Он обошел стол и подошел ко мне вплотную. От него пахло дорогим одеколоном и яростью.

– Ты пойми, дурак, – он перешел на шипящий шепот, – есть вещи, в которые нельзя лезть. Есть люди, которых нельзя трогать. Это не милицейская работа. Это политика! А ты со своими теориями лезешь в самое пекло. Тебя просто раздавят, и даже мокрого места не останется. И меня заодно. У меня семья, дети. Я не позволю какому-то одержимому правдоискателю разрушить все, что я строил годами.

– Значит, пусть убивают дальше? Лишь бы не трогать тех, кого нельзя? Это вы называете работой?

Его щека дернулась. Он отступил на шаг и посмотрел на меня с какой-то брезгливой жалостью.

– Я тебя предупредил, Волков. По-хорошему. Теперь будет по-плохому. С этой минуты дело о налете на мясной павильон ведет следственная группа подполковника Ерохина. Тебе запрещено приближаться к месту преступления, опрашивать свидетелей и вообще иметь какое-либо отношение к этому расследованию. Ты сдаешь все материалы по своим квартирникам и уходишь в отпуск. Немедленно. На месяц. Поезжай в санаторий, подлечи нервы. А когда вернешься, я надеюсь, эта дурь из твоей головы выветрится. Если нет – мы с тобой попрощаемся. Рапорт на стол, и свободен. Это все.

Он отвернулся, давая понять, что разговор окончен. Я стоял посреди его кабинета, и мир сузился до размеров этой комнаты. Я был разбит. Не его приказом, не угрозой увольнения. А его словами. «Это политика». Он произнес это как окончательный приговор. Как название неизлечимой болезни. И он был прав. Это была политика, и она была смертельна.

Я вышел из кабинета, не сказав ни слова. В коридоре я столкнулся с Ерохиным, который шел к Зорину. Он самодовольно улыбнулся мне. Ему отдали громкое дело, и он уже предвкушал новые звездочки на погонах. Он раскроет его за неделю. Найдет каких-нибудь пьяниц, выбьет из них признание, и все будут довольны. Система получит свой результат. А настоящий убийца тем временем будет спокойно искать то, что ему нужно. И убивать тех, кто встанет на его пути.

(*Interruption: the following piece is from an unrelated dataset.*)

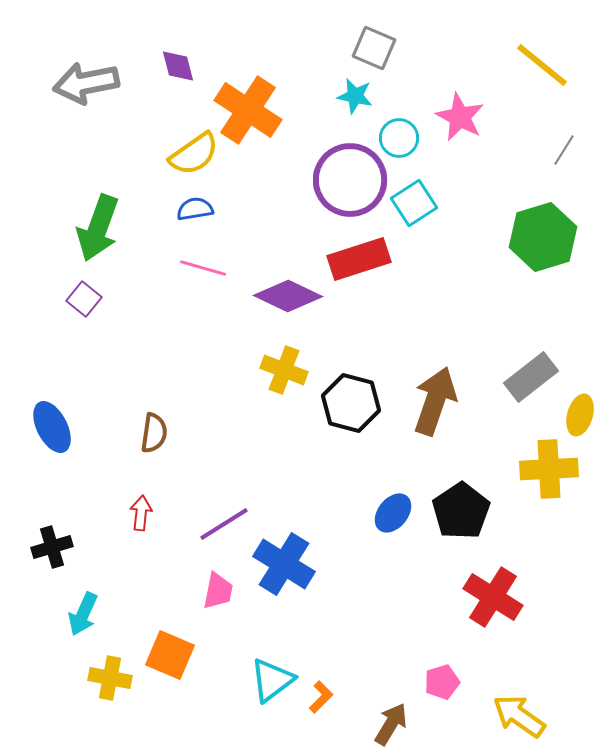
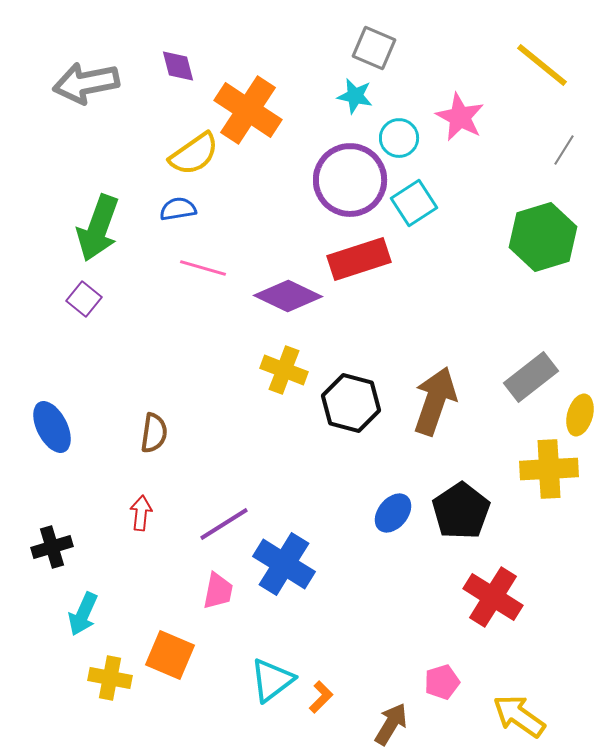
blue semicircle at (195, 209): moved 17 px left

Весь оставшийся день я провел как в тумане. Сдал дела, написал рапорт на отпуск. Коллеги смотрели на меня с сочувствием или со злорадством. Слухи в нашем управлении распространялись быстрее сквозняка. Все знали, что Волков опять «нарвался». Что он снова полез на рожон.

Вечером, по дороге домой, я остановил машину у Центрального рынка. Павильон был все так же оцеплен, но внутри горел свет – работали эксперты. Я сидел в машине, курил одну папиросу за другой и смотрел на это место. На кровь, уже почти смытую дождем с рыночной брусчатки. Я был отстранен, унижен, бессилен. У меня отобрали мое единственное оружие – мои полномочия. Теперь я был просто частным лицом. Мишенью.

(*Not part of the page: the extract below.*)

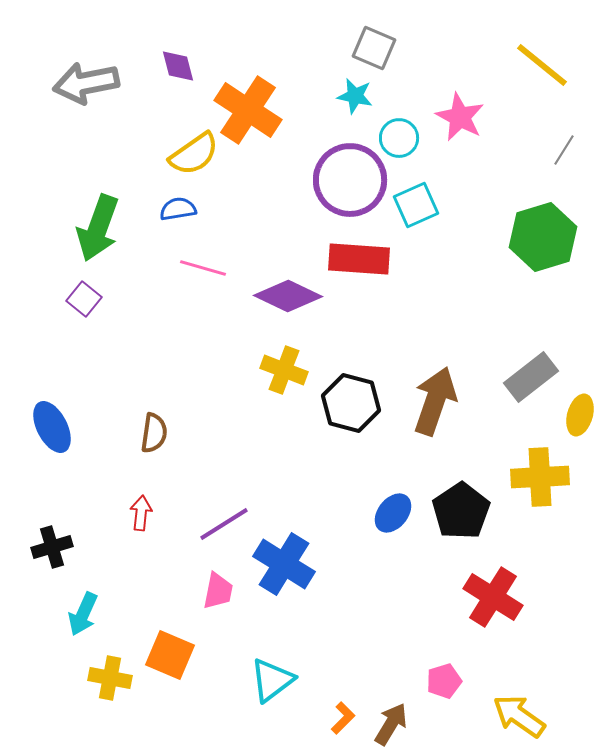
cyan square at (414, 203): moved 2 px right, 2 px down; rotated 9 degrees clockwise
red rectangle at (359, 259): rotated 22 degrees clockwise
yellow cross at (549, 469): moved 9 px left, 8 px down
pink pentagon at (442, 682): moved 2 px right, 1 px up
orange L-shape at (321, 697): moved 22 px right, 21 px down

Я завел мотор и поехал домой, в свою холодную, пустую берлогу. Но я знал, что это не конец. Отпуск. Целый месяц свободы. Месяц, в течение которого за мной не будет официального надзора. Зорин думал, что он меня изолировал. Он ошибался. Он развязал мне руки. Если я не могу действовать как следователь, я буду действовать как волк-одиночка. Без правил, без отчетов, без оглядки на начальство. Теперь это была не просто работа. Теперь это стало моей войной. И я не собирался ее проигрывать.

Тени прошлого

Отпуск начался с тишины. Не той благословенной тишины, что лечит и успокаивает, а мертвой, вакуумной. Она поселилась в моей квартире, как незваный родственник, сидела на Ленином стуле, смотрела из зеркала в прихожей. Первые два дня я пытался с ней бороться. Включал радио, но дикторский голос, бодро рапортующий о тоннах выплавленной стали, звучал фальшиво, как смех на поминках. Я пил водку, но она больше не обжигала, а лишь разбавляла эту тишину, делая ее вязкой и мутной. Я был свободен. Свободен, как собака, которую вышвырнули на мороз, перебив поводок.

На третий день я понял, что так можно сойти с ума. Тишина была не в квартире, она была во мне. Зорин, отстраняя меня, добился своего: он выключил звук моей жизни, оставив только белый шум бессилия. Но он не учел одного. Когда замолкает внешний мир, начинаешь отчетливее слышать голоса из прошлого.

Я отправился не в санаторий и не на рыбалку. Я пошел в областную библиотеку имени Ленина. Место, где прошлое не умирало, а консервировалось в тугих переплетах газетных подшивок. Это был мой личный архив, единственный, куда мне не закрыли доступ.

Читальный зал встретил меня запахом вечности. Густой, слоистый аромат старой бумаги, книжного клея и пыли, которую не могли победить поколения библиотекарш в накрахмаленных чепчиках. Здесь царил культ тишины. Каждый шорох, каждый скрип стула, каждый вздох воспринимался как святотатство. Люди сидели, склонившись над книгами и газетами, как монахи над священными текстами. Они искали знания, дипломные работы, строчки из забытых стихов. Я искал убийцу.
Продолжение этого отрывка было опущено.